▶ [The problem] Copy each line below in which the string "ankle" appears.

Stored data:
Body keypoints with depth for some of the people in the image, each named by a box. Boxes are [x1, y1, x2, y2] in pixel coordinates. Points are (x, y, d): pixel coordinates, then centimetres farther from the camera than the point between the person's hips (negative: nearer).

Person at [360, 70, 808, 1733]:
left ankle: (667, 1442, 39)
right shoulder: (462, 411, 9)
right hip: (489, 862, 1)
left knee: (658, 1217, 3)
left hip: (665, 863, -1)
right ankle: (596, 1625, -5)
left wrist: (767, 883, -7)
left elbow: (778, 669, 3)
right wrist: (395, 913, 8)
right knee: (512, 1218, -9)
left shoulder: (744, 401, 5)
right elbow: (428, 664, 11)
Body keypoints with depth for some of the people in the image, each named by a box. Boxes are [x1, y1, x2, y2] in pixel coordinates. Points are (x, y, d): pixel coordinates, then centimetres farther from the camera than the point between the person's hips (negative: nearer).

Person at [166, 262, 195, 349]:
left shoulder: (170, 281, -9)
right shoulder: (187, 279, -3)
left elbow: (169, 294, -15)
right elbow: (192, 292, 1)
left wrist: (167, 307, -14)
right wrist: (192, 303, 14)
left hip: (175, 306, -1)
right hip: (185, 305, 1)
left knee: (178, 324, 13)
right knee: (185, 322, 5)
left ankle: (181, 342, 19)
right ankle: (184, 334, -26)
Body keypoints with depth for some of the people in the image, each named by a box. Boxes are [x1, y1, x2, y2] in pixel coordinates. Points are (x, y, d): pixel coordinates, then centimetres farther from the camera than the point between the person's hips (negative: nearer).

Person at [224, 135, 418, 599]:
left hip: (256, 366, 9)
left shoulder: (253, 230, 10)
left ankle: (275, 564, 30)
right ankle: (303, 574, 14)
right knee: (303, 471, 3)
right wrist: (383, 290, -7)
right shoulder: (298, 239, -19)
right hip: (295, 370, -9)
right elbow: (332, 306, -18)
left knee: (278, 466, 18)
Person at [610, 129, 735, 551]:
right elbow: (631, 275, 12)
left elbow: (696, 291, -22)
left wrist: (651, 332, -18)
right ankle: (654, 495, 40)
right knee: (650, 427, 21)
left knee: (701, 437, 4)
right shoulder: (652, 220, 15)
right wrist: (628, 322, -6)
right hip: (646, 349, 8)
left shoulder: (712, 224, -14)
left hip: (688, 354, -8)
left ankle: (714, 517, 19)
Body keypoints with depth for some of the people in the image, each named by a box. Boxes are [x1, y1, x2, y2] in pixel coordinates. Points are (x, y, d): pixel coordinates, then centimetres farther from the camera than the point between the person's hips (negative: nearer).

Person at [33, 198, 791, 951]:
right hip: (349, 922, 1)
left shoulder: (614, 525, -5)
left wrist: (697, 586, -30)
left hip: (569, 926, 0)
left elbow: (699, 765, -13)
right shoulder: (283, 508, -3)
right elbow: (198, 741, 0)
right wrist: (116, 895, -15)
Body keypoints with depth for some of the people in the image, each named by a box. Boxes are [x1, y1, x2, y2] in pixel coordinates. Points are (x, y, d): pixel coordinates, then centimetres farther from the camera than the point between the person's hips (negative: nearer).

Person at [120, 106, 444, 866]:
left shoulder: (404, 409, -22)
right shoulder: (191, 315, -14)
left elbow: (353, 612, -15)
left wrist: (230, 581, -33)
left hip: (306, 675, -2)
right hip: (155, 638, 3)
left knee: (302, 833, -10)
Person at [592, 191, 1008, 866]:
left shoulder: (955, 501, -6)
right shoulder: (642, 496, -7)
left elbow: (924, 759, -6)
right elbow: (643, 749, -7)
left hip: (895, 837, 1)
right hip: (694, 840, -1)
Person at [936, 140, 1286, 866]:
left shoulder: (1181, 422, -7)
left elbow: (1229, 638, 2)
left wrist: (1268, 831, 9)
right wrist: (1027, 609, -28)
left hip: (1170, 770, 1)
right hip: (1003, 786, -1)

▶ [Output below]
left ankle: (667, 1442, 39)
right ankle: (596, 1625, -5)
left ankle: (181, 342, 19)
right ankle: (184, 334, -26)
left ankle: (275, 564, 30)
right ankle: (303, 574, 14)
right ankle: (654, 495, 40)
left ankle: (714, 517, 19)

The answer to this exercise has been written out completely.